→ **Problem statement**
In the listing below, tally the lines that hold "format" and report that number by itself.
+++ Extracted records +++
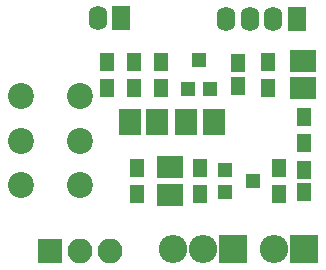
<source format=gts>
G04 #@! TF.FileFunction,Soldermask,Top*
%FSLAX46Y46*%
G04 Gerber Fmt 4.6, Leading zero omitted, Abs format (unit mm)*
G04 Created by KiCad (PCBNEW 4.0.7) date 04/30/18 07:14:38*
%MOMM*%
%LPD*%
G01*
G04 APERTURE LIST*
%ADD10C,0.100000*%
%ADD11R,1.150000X1.600000*%
%ADD12R,1.300000X1.200000*%
%ADD13R,1.949400X2.200860*%
%ADD14C,2.200000*%
%ADD15O,2.398980X2.398980*%
%ADD16R,2.398980X2.398980*%
%ADD17R,1.600000X2.100000*%
%ADD18O,1.600000X2.100000*%
%ADD19R,1.200000X1.300000*%
%ADD20R,1.300000X1.600000*%
%ADD21R,2.200860X1.949400*%
%ADD22R,2.100000X2.100000*%
%ADD23O,2.100000X2.100000*%
G04 APERTURE END LIST*
D10*
D11*
X166389370Y-105950738D03*
X166389370Y-104050738D03*
D12*
X165289370Y-113050738D03*
X165289370Y-114950738D03*
X167689370Y-114000738D03*
D13*
X162013350Y-109000738D03*
X164365390Y-109000738D03*
D14*
X147989370Y-106850738D03*
X147989370Y-110600738D03*
X147989370Y-114350738D03*
X152989370Y-106850738D03*
X152989370Y-110600738D03*
X152989370Y-114350738D03*
D15*
X160909370Y-119750738D03*
D16*
X165989370Y-119750738D03*
D15*
X163449370Y-119750738D03*
D17*
X156489370Y-100250738D03*
D18*
X154489370Y-100250738D03*
D17*
X171382033Y-100318381D03*
D18*
X169382033Y-100318381D03*
X167382033Y-100318381D03*
X165382033Y-100318381D03*
D19*
X162139370Y-106200738D03*
X164039370Y-106200738D03*
X163089370Y-103800738D03*
D20*
X159889370Y-103900738D03*
X159889370Y-106100738D03*
D21*
X171889370Y-106176758D03*
X171889370Y-103824718D03*
D13*
X157213350Y-109000738D03*
X159565390Y-109000738D03*
D11*
X171989370Y-113050738D03*
X171989370Y-114950738D03*
D21*
X160589370Y-115176758D03*
X160589370Y-112824718D03*
D15*
X169449370Y-119750738D03*
D16*
X171989370Y-119750738D03*
D20*
X168889370Y-106100738D03*
X168889370Y-103900738D03*
X157589370Y-103900738D03*
X157589370Y-106100738D03*
X169889370Y-112900738D03*
X169889370Y-115100738D03*
X163189370Y-115100738D03*
X163189370Y-112900738D03*
X157789370Y-115100738D03*
X157789370Y-112900738D03*
X155289370Y-103900738D03*
X155289370Y-106100738D03*
X171989370Y-108600738D03*
X171989370Y-110800738D03*
D22*
X150449370Y-119950738D03*
D23*
X152989370Y-119950738D03*
X155529370Y-119950738D03*
M02*

</source>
+++
→ **Answer for this exercise**
2